┌─ SOURCE MATERIAL

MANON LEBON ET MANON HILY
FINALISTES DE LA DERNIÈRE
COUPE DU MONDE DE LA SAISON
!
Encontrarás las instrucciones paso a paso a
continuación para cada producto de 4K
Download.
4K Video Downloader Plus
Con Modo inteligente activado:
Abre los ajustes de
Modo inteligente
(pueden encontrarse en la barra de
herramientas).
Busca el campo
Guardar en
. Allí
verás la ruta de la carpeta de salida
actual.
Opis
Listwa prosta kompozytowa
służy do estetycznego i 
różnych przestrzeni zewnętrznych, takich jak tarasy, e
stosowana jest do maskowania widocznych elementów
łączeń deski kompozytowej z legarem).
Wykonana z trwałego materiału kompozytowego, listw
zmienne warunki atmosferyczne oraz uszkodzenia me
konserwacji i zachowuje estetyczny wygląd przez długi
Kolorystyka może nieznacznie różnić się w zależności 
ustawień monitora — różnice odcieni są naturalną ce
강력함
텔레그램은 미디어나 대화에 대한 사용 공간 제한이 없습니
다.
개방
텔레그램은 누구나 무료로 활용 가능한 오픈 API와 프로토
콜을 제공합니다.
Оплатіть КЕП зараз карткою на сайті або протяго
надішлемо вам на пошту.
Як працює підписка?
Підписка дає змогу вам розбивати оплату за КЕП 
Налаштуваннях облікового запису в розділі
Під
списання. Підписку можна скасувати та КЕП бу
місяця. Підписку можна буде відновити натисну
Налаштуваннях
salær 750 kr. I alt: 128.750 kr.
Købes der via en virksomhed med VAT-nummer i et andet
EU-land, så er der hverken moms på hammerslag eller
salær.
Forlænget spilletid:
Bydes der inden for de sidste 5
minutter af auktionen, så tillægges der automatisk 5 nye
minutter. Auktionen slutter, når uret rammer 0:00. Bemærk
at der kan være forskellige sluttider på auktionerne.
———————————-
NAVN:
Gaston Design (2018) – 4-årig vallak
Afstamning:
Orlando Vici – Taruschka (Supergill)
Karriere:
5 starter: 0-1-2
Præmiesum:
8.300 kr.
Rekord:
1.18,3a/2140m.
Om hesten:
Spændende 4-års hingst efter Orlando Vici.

└─

» **EXERCISE DIRECTIONS**: Gather every line from the entries above that contains the word "inteligente".

» **ANSWER SECTION**:
Con Modo inteligente activado:
Modo inteligente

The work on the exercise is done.